Ludlow's affection to his dog is in part due to the fact that Red was a gift from his late wife. The scene where Ludlow tells the reporter what happened to his wife and two sons is genuinely heartbreaking. It's a lengthy speech delivered by Cox in a low-key, melancholy fashion that is utterly riveting, shown without visual flashback gimmicks that may have been tempting to the dual directors (Lucky McKee and Trygve Allister Diesen).
Ludlow's dogged (if you pardon the expression) stand is motivated primarily by wanting justice rather than revenge. When the sheriff suggests he can file a civil suit against the McCormacks, Ludlow is dismayed because that would only win him money. Danny has committed a crime, and if he won't admit it and ask forgiveness Ludlow will accept nothing less than justice.
I loved Red, though I don't expect everyone will embrace it. If you liked the pointless though flashy Mummy: Tomb of the Dragon Emperor, you'll probably hate Red. Red is a drama without a major star; the action occurs in sudden, bursts of violence; and there aren't any particularly happy characters. This isn't fun escapism, it's a serious, tense, meditative drama.

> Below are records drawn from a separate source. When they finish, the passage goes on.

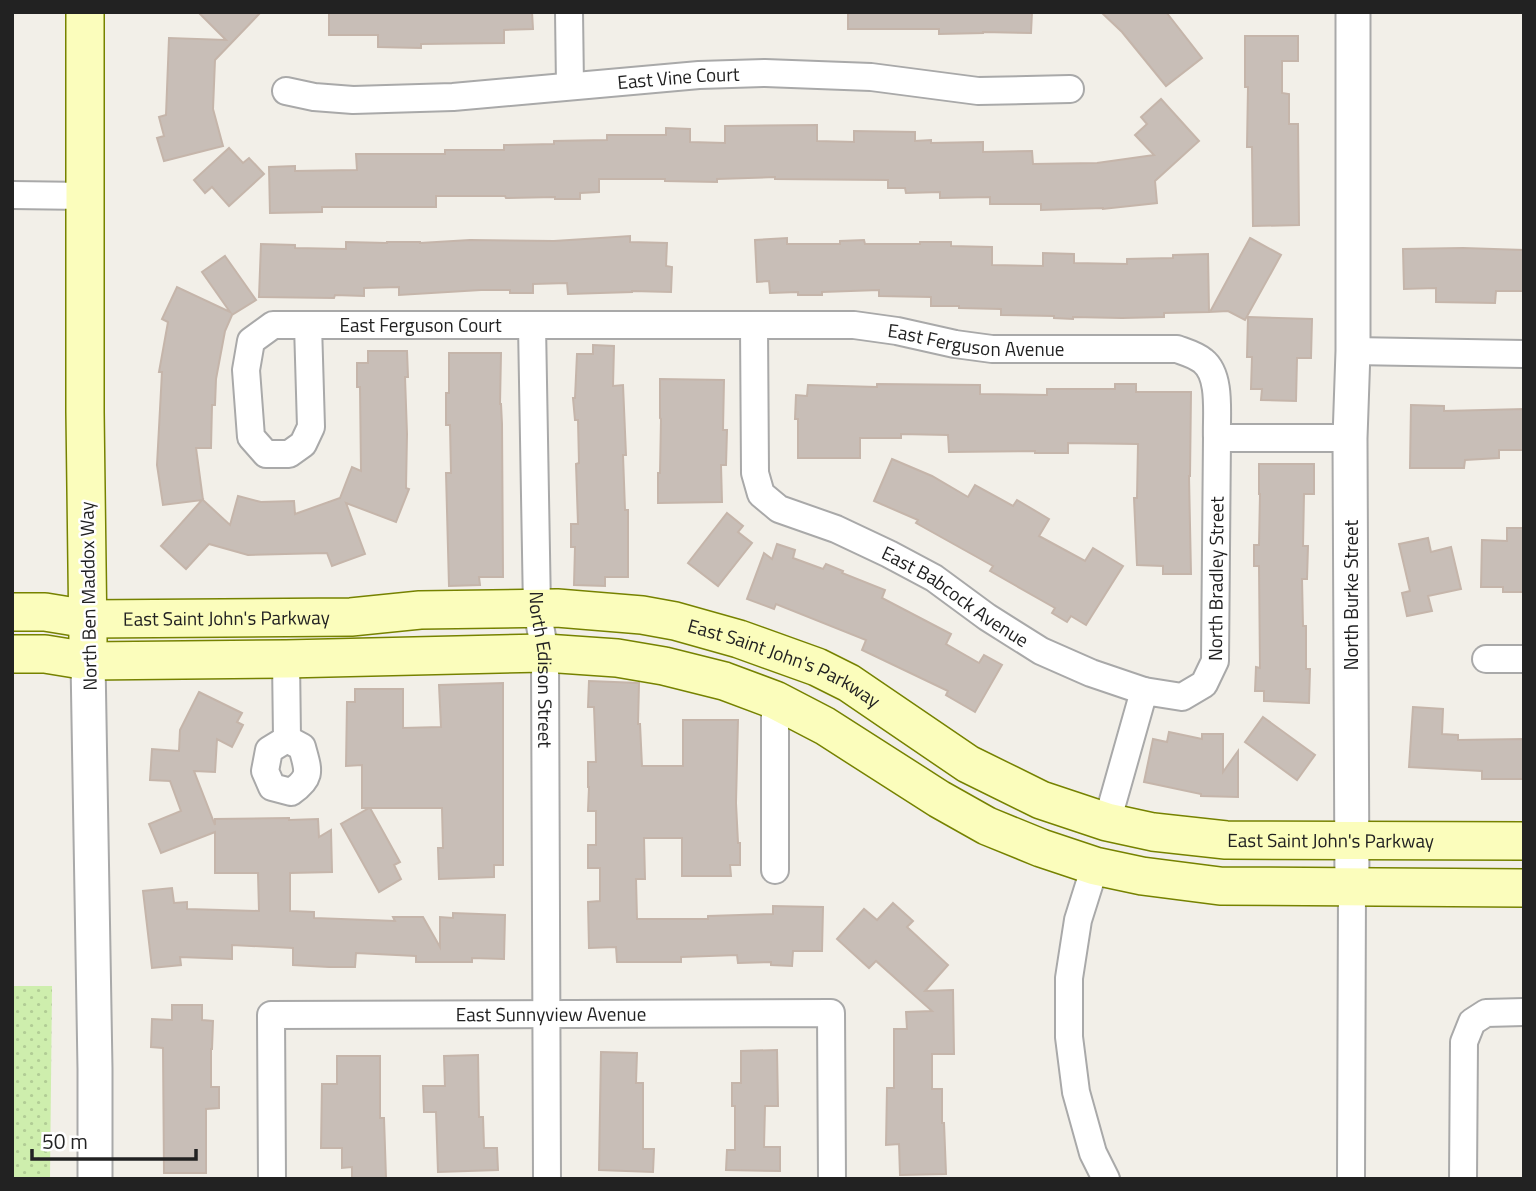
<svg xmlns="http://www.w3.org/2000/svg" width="1536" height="1191" font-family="'Titillium Web',sans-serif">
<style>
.grass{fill:url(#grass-dots)}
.building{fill:#c8beb7;stroke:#c5b5aa;stroke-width:2}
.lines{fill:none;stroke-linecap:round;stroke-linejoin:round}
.minor-casing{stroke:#a9a9a9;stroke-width:30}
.tertiary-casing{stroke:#a9a9a9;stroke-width:37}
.secondary-casing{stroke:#768200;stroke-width:40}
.minor{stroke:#fff;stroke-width:26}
.tertiary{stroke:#fff;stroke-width:33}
.secondary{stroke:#fbfdbc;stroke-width:37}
.labels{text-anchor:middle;stroke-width:5;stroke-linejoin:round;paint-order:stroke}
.street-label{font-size:19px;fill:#222;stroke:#fff}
</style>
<defs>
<pattern id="grass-dots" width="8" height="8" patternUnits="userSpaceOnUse" patternTransform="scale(1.75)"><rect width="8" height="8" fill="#ceeead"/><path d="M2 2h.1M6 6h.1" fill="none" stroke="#b1cc95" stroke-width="1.8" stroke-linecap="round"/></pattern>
</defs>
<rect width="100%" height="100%" fill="#f2efe8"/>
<polygon class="grass" points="12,986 52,986 50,1179 12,1179"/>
<g class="building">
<polygon points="198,12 261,12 215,60 213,109 223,146 164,161 157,138 164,136 159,117 166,115 169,38 226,40"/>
<polygon points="329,12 532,12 533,29 504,30 504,43 421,44 421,48 378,47 378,35 329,35"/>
<polygon points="848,12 1032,12 1031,33 983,32 983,33 939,34 939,29 848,29"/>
<polygon points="1101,12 1166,12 1202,58 1166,86 1122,32"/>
<polygon points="1245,36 1298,36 1298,61 1282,61 1282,93 1289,94 1289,124 1298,124 1299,225 1253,226 1252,147 1247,147 1248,87 1245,87"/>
<polygon points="1161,99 1199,141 1155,181 1157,203 1103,209 1103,208 1041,210 1041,204 990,204 990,197 940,198 940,192 906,193 905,188 888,188 888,180 775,179 775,177 717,179 717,182 665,181 665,179 599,179 599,192 580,193 580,199 555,199 555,197 506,198 505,196 436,196 436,207 322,207 322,212 270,213 269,167 295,166 295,171 357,170 356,154 445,154 445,150 504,150 504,145 554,144 554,141 607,140 607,135 666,135 666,128 690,129 690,142 725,143 725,126 817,125 817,141 854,142 854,131 915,132 915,141 931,140 931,143 983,142 983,152 1032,151 1033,164 1097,163 1154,155 1135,135 1147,124 1141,117"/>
<polygon points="229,148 243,163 249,158 264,174 229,206 212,187 205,193 194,180"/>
<polygon points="630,236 630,242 667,243 666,266 672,267 671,292 632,291 632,292 568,294 567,283 533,284 533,293 510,293 510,290 481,290 399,295 399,287 364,288 364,296 335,295 334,298 259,297 261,244 295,245 295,248 346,249 346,242 387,243 387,242 420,242 420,243 470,240 554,241"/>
<polygon points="787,238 787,244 840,244 840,241 864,240 865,244 920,244 920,242 951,242 951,246 992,247 992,265 1043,266 1043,253 1074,254 1074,263 1127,264 1127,259 1173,258 1173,255 1208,254 1209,312 1164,313 1164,317 1122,318 1073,317 1073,319 1054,318 1054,316 1001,315 1001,309 959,308 959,306 931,306 931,297 879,296 879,290 822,292 822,295 798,295 798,292 770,293 769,281 757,282 755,240"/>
<polygon points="1250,238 1281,255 1245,320 1228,311 1210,312"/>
<polygon points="1463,248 1524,250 1524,291 1496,291 1495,303 1436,302 1436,288 1404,289 1403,249"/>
<polygon points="225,256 256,300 232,315 225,331 216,379 215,405 212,405 211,448 196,448 203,500 230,525 238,496 261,502 294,501 295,514 340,498 352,467 361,471 360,387 357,387 357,363 368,363 368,351 407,351 408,377 405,377 407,434 406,488 409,489 396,522 346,503 365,554 332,566 327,553 248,555 209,544 186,569 161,546 202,500 163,505 157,465 162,372 159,372 168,322 162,319 177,287 230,312 202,272"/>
<polygon points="1248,317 1312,319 1311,358 1297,358 1296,401 1261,400 1262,389 1251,389 1252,357 1247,357"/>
<polygon points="593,345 614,346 613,386 623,385 626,455 623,455 625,510 628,510 628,577 605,577 605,586 574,585 575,547 571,547 571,524 578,524 576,464 579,463 578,420 575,420 573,398 575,398 577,354 593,354"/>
<polygon points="449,353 501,353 500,404 501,404 502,424 503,577 479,577 480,585 449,586 446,473 451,473 450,425 446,425 446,393 449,393"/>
<polygon points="660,379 724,380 723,430 727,430 726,465 721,465 722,502 658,503 658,473 660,473 661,419 660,418"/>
<polygon points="877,384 980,385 980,394 1047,395 1047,389 1115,389 1115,384 1136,384 1136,392 1191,392 1190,476 1189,476 1191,574 1163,574 1163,566 1137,565 1134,498 1137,498 1138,444 1068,443 1068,453 1035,453 1035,451 949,452 948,435 901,434 901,438 860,438 860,458 798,458 798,419 795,419 796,395 807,396 808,385 877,387"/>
<polygon points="1411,405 1444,406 1444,411 1524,409 1524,450 1499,450 1499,458 1465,460 1464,468 1410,468"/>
<polygon points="892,459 932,476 968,497 975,485 1013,506 1017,500 1049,519 1039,536 1085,561 1093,548 1123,566 1086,625 1071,616 1067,622 1052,613 1055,608 990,571 993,566 916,523 918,520 874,501"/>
<polygon points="1259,464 1314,464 1314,494 1304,494 1303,546 1308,546 1307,579 1302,579 1303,626 1306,626 1306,669 1310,669 1309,703 1264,701 1264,691 1255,691 1256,667 1260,668 1259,566 1254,566 1254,545 1259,545 1260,494 1259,494"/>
<polygon points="727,513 743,526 738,532 752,543 718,586 688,563"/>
<polygon points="1507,528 1524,528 1524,592 1503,592 1503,587 1481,587 1482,540 1507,541"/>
<polygon points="1428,538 1431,552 1451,547 1461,589 1428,596 1432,611 1407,616 1402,593 1410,591 1399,544"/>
<polygon points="777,544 795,550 793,558 823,569 826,564 843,571 842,573 885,590 882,598 951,634 946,644 979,663 984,655 1002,665 975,712 946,695 948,691 862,650 866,640 776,604 774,609 747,599 764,553 772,559"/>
<polygon points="589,681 639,683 638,724 640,724 642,766 683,766 683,720 738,720 736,803 738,843 740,843 740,865 730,865 731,876 682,876 682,838 644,838 645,879 636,879 637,919 708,919 708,916 773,914 773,906 823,907 822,951 793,951 792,966 771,965 771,962 738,963 737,955 681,957 681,962 617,962 616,947 589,948 588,902 600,901 600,868 588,868 588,845 596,845 596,811 588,811 589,787 588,787 588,762 596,762 594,707 588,707"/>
<polygon points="503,683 503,865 494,865 494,877 439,879 438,848 443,848 442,808 370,808 400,862 394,865 401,879 379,892 341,824 369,808 362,808 362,765 346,766 347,702 355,702 355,689 403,689 403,728 441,727 439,685"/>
<polygon points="199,692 242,713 237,722 243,725 232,747 217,739 215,772 194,771 215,825 215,819 289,818 289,820 318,819 319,837 331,830 332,872 290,873 290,911 314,912 314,918 395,921 393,917 423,917 440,947 440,917 453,918 453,913 505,915 504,959 472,958 472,962 416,962 416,956 356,953 355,967 329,967 293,965 293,948 232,945 232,959 180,957 181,965 152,968 143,891 172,888 174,903 187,902 187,909 259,911 258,873 215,873 215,832 161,853 149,824 181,811 170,781 150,780 152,749 179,751 180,730"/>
<polygon points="1413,707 1443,709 1442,734 1458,735 1458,740 1524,739 1524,779 1482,779 1482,771 1409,767"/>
<polygon points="1263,717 1315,755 1297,780 1245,742"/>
<polygon points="1169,732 1202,739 1202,734 1223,734 1223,772 1238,751 1238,797 1201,796 1201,794 1144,782 1153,739 1167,742"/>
<polygon points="893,903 913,921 907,927 948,965 925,991 953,990 954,1054 932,1054 932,1089 942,1089 942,1123 944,1123 946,1174 900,1175 899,1144 886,1145 887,1088 894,1088 894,1029 907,1029 906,1012 932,1011 876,961 869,968 837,939 864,909 877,920"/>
<polygon points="172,1005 202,1005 202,1020 213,1021 212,1049 211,1049 211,1087 219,1087 219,1108 206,1109 206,1173 164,1173 163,1048 151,1047 152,1019 172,1020"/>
<polygon points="777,1050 778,1106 765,1106 764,1147 780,1147 780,1171 726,1170 727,1150 735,1150 735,1106 732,1106 732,1083 741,1083 741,1051"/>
<polygon points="601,1052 637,1053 636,1083 643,1083 643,1149 654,1149 653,1172 599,1170"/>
<polygon points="478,1055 479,1117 483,1117 484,1148 497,1148 498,1170 438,1172 436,1112 424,1112 423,1086 445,1086 444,1056"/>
<polygon points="337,1056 380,1056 380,1118 384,1118 386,1178 352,1178 352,1167 342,1168 342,1148 321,1148 322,1084 337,1084"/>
</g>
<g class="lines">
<g class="minor-casing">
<g id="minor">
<polyline points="569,12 570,86"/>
<path id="s1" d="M286,91L314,97L353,100L453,97L699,75L765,73L871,77L978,91L1070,89"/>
<polyline points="12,195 86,196"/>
<path id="s2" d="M308,325L311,427L303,444L289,454H266L251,437L246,370L251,341L273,325H854L897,331L955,344L992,349H1177C1185,352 1196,355 1203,361C1222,376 1216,416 1217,438H1350"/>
<path id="s3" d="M532,325L537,609L545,653L547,1179"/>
<path id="s4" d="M754,326L755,473L761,494L779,509L836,529L889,554L934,578L987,617L1041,651L1091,673L1144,691"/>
<polyline points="1353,351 1524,354"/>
<path d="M286,659L287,739L269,750L265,771L272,787L291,792C313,777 308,770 302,747L287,739"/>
<polyline points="1486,659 1524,659"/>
<polyline points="775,700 775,870"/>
<path id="s5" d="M1107,822L1144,691L1182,697L1204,684L1215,661L1217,438"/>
<polyline points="1095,866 1078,920 1069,978 1069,1037 1076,1092 1093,1153 1106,1179"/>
<path id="s6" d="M272,1179L271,1015L831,1013L832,1179"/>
<polyline points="1351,1179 1352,887"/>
<polyline points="1463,1179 1464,1042 1472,1022 1486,1013 1524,1012"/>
</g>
</g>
<g class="tertiary-casing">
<g id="tertiary">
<polyline points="88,661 95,1069 95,1179"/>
<polyline points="1352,887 1350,438 1353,351 1353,12"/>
</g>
</g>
<g class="secondary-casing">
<g id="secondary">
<polyline points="85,12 85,412 88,641"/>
<path id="s7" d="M12,612H45L88,619L351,617L420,610L557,608L642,615L675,621L739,639L817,667L849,683L968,764L1041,800L1107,822L1153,832L1226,840L1524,841"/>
<polyline points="12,654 45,654 88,661 286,659 545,653 617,658 664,666 724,681 775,700 825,726 939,799 987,826 1041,848 1095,866 1142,876 1220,886 1524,888"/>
</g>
</g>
<use href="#minor" class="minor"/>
<use href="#tertiary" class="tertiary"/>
<use href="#secondary" class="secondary"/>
</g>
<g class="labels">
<g class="street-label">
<text dy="7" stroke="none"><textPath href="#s1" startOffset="394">East Vine Court</textPath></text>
<text dy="7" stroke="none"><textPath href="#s2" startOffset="455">East Ferguson Court</textPath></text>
<text dy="7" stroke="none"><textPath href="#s2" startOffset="1012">East Ferguson Avenue</textPath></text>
<text dy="7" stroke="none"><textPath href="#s5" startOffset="308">North Bradley Street</textPath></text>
<text transform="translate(1351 595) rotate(-90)" y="7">North Burke Street</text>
<text transform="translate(88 596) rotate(-91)" y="7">North Ben Maddox Way</text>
<text dy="7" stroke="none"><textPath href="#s4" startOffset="390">East Babcock Avenue</textPath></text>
<text dy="7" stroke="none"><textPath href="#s7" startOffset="215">East Saint John's Parkway</textPath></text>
<text dy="7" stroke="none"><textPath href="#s7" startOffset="782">East Saint John's Parkway</textPath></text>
<text dy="7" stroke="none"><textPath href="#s3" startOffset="345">North Edison Street</textPath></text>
<text dy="7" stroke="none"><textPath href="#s7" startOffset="1370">East Saint John's Parkway</textPath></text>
<text dy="7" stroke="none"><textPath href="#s6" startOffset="444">East Sunnyview Avenue</textPath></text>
</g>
</g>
<rect width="1536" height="1191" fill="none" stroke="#222222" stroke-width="28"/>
<path d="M32 1149v10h164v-10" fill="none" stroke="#222222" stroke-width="3.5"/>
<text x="42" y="1149" font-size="21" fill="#222222" stroke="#ffffff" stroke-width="5" paint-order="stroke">50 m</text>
</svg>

Brian Cox is terrific in the lead. Cox has been a marvelous actor for a long time, the man who actually portrayed Hannibal Lecter before Anthony Hopkins in the 1986 Michael Mann film Manhunter. If you don't know Cox's name, you will recognize his face when you see it he's provided strong supporting roles in such films as Red Eye (no relation to Red), X-Men 2, 25th Hour, Long Kiss Goodnight, and countless others. Given a rare opportunity to be the star, Cox delivers a performance worthy Academy Award consideration for Best Actor.
This is a great movie, easily the best I've seen since the Dark Knight.